Remember Dave? The Dutch-born, blue-eyed singer had a massive hit in the 70s with a discofied version of Glenn Miller’s Moonlight Serenade (watch!). In France, he was major star, but as it goes with names from the past, they fade away. Somebody made the connection of his blue eyes and soul, called in the team behind Ben L’Oncle Soul and the album Blue-Eyed Soul! was born. Is it good? No. Music-wise it’s okay. Rehashing Del Shannon’s Runaway or Rubettes’ Sugar Baby Love in French, wearing a very thin soul-jacket is far from okay. But a re-recorded version of Dave’s ballad Il ‘y a pas de honte à être heureux with Françoise Hardy is worthy of a post on this blog.

Dave & Francoise Hardy – Il ‘y a pas de honte à être heureux

Cilla K, Ntjam Rosie

Words that are overused on this blog are probably ‘gorgeous’, ‘sensual’, ‘sexy’ and ‘fragile’. The first three apply to Cilla K and Ntjam Rosie.

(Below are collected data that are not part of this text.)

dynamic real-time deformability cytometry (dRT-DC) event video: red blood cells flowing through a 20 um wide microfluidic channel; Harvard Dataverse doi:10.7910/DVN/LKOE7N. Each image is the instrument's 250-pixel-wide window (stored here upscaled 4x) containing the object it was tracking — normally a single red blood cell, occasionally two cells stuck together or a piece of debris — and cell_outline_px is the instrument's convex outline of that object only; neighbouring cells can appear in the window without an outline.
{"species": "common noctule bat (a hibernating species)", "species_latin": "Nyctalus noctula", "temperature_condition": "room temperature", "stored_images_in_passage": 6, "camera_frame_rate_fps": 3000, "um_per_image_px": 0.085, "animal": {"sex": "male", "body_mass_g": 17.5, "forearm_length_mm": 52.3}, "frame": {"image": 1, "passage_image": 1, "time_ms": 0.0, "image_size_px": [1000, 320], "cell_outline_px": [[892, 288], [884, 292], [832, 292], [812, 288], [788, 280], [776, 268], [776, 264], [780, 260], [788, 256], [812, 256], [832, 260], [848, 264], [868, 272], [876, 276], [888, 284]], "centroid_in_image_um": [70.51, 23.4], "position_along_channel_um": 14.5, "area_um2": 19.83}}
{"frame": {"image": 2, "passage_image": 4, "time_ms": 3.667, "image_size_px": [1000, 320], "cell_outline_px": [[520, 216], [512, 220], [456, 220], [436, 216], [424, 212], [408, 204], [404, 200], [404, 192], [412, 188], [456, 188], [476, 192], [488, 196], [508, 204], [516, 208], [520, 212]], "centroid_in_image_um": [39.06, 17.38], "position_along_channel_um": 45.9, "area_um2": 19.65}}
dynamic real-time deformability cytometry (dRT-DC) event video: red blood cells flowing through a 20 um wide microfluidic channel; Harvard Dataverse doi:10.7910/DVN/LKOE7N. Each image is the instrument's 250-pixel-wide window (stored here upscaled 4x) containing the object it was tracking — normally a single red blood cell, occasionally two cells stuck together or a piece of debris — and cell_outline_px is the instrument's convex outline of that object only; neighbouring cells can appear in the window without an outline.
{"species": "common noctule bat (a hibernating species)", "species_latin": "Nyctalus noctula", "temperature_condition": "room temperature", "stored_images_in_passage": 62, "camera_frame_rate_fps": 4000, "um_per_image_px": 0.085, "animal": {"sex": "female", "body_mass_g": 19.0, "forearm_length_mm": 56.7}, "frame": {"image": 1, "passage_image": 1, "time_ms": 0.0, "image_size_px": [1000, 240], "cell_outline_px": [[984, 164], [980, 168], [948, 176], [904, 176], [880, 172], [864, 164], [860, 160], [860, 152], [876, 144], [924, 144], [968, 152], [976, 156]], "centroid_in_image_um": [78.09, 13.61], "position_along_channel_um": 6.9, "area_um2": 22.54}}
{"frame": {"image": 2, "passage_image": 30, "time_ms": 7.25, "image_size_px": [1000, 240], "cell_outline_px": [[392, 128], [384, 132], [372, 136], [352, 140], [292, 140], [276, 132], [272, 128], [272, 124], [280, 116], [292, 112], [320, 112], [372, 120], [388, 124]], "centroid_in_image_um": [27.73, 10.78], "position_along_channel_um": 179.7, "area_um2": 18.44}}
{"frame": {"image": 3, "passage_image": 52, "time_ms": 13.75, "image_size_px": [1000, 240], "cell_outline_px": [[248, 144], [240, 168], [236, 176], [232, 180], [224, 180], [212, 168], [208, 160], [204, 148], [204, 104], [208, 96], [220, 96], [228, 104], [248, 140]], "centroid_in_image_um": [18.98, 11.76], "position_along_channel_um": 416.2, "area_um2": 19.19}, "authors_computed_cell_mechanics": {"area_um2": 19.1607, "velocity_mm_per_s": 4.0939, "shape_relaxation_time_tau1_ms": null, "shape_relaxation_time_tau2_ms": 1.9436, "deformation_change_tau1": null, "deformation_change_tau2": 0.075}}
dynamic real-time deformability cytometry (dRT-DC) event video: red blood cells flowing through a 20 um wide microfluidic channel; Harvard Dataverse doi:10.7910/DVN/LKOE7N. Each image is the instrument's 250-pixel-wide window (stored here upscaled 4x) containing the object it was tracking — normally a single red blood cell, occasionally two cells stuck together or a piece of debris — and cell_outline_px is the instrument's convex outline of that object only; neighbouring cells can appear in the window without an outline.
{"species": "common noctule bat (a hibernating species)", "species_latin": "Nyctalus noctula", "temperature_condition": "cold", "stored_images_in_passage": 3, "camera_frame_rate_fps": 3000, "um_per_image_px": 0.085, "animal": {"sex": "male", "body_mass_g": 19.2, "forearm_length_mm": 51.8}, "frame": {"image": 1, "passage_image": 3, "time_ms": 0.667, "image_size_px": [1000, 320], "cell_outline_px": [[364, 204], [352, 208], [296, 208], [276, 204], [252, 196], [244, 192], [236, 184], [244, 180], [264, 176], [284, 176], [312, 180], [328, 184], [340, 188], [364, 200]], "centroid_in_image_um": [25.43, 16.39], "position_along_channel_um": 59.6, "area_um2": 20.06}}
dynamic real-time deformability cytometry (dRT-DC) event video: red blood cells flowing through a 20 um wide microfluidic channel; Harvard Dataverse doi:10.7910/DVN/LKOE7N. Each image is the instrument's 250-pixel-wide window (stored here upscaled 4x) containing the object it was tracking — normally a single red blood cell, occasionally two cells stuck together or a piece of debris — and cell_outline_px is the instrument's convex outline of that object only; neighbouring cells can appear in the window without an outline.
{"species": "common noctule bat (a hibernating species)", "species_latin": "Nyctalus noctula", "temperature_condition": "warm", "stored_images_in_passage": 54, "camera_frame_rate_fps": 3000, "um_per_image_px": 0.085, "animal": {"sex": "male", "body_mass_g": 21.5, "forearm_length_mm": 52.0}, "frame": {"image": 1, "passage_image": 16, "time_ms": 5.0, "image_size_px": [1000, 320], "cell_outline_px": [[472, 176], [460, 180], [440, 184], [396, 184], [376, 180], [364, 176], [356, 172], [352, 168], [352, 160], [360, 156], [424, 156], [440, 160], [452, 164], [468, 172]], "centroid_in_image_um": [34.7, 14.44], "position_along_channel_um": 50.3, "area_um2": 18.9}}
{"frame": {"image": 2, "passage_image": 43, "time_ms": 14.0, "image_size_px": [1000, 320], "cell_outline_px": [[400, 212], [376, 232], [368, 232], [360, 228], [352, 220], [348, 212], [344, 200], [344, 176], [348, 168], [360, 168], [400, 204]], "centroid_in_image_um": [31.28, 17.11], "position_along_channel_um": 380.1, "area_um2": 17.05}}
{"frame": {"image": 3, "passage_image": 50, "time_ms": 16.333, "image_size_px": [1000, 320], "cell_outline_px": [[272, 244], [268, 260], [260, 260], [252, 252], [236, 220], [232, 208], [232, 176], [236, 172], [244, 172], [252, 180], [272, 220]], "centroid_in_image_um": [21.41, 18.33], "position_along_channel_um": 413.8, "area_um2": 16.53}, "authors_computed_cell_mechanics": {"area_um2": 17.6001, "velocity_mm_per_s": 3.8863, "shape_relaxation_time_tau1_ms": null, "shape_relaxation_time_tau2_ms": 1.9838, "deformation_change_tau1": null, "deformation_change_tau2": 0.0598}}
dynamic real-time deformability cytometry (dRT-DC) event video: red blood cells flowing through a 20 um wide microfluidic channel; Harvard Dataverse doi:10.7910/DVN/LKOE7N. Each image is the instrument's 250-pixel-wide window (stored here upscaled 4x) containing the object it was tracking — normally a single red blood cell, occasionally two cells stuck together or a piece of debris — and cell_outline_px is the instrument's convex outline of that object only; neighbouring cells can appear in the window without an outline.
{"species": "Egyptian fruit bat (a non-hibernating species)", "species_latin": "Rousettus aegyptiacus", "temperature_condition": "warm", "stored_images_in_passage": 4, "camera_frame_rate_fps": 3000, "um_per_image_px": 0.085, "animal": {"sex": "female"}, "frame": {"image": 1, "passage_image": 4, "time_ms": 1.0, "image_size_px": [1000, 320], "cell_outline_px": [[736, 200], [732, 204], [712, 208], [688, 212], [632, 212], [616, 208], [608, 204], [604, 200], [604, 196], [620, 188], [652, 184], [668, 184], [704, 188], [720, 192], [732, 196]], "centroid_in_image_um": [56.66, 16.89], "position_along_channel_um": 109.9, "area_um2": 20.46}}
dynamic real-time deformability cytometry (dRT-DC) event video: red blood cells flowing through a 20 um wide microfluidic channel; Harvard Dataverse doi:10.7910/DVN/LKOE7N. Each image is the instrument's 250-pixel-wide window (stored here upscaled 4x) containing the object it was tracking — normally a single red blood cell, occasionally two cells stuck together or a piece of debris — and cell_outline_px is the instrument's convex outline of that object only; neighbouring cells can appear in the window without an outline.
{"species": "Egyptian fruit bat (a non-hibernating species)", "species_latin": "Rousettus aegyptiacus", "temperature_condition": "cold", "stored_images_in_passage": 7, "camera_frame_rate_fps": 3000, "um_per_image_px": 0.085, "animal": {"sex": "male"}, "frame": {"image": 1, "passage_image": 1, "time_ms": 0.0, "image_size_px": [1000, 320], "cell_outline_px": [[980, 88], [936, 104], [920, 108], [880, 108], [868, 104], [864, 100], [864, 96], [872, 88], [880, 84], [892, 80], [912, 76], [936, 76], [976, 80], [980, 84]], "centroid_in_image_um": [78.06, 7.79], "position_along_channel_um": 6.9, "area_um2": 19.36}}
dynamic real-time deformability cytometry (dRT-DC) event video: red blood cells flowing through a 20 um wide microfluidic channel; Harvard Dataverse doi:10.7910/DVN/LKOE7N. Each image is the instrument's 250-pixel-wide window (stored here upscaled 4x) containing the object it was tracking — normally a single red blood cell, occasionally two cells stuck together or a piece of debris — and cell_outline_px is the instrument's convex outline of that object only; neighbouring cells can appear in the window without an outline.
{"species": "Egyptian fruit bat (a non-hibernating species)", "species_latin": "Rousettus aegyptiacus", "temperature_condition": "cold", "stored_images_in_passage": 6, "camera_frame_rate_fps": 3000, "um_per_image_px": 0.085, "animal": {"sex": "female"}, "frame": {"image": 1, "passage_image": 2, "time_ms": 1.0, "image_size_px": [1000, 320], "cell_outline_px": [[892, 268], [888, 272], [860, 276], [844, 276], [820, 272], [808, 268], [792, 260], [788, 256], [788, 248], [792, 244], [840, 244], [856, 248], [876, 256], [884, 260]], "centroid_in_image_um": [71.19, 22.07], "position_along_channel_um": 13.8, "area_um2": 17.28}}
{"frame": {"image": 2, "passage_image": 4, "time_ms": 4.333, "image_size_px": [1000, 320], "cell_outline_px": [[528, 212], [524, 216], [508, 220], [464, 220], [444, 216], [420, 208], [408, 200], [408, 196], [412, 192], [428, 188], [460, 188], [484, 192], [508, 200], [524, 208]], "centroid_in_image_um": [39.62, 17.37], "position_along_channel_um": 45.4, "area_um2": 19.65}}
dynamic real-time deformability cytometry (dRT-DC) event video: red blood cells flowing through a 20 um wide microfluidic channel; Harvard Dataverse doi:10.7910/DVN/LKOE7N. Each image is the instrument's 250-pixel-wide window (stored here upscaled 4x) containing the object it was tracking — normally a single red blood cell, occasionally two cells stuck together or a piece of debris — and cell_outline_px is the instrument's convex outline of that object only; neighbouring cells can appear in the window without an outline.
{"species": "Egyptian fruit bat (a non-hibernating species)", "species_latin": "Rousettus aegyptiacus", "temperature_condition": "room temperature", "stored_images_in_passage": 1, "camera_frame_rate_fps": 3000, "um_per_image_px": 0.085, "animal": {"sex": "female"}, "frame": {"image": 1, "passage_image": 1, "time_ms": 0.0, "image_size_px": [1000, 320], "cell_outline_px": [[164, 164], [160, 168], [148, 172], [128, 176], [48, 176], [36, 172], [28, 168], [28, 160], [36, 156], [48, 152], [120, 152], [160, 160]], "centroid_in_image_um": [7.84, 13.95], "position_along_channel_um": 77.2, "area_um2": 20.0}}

But fragile, no. Both black singers have a French-colonial background (Guadaloupe, Cameroon) and they make gritty, urban music with futuristic touches. Three words that are very underused on this blog. Which is a bit of shame really, ’cause I’m into (modern) soul and funk as much as I’m into soft-sighing French blondes. Cilla K (pictured) worked with some big names in urban music, on her debut-album Fine Line is one track partly in French. One of the strongest tracks, I think. See a great video of another of Cilla’s songs here.
Ntjam Rosie now lives in Rotterdam and just released her second album Elle. Like on her debut there are a few songs in French, but no more tracks in local dialect. Instead, she added a lot more soul, plus world reknown flautista Ronald Snijders. In L’Amour she gets help from Esperanzah from Numaads.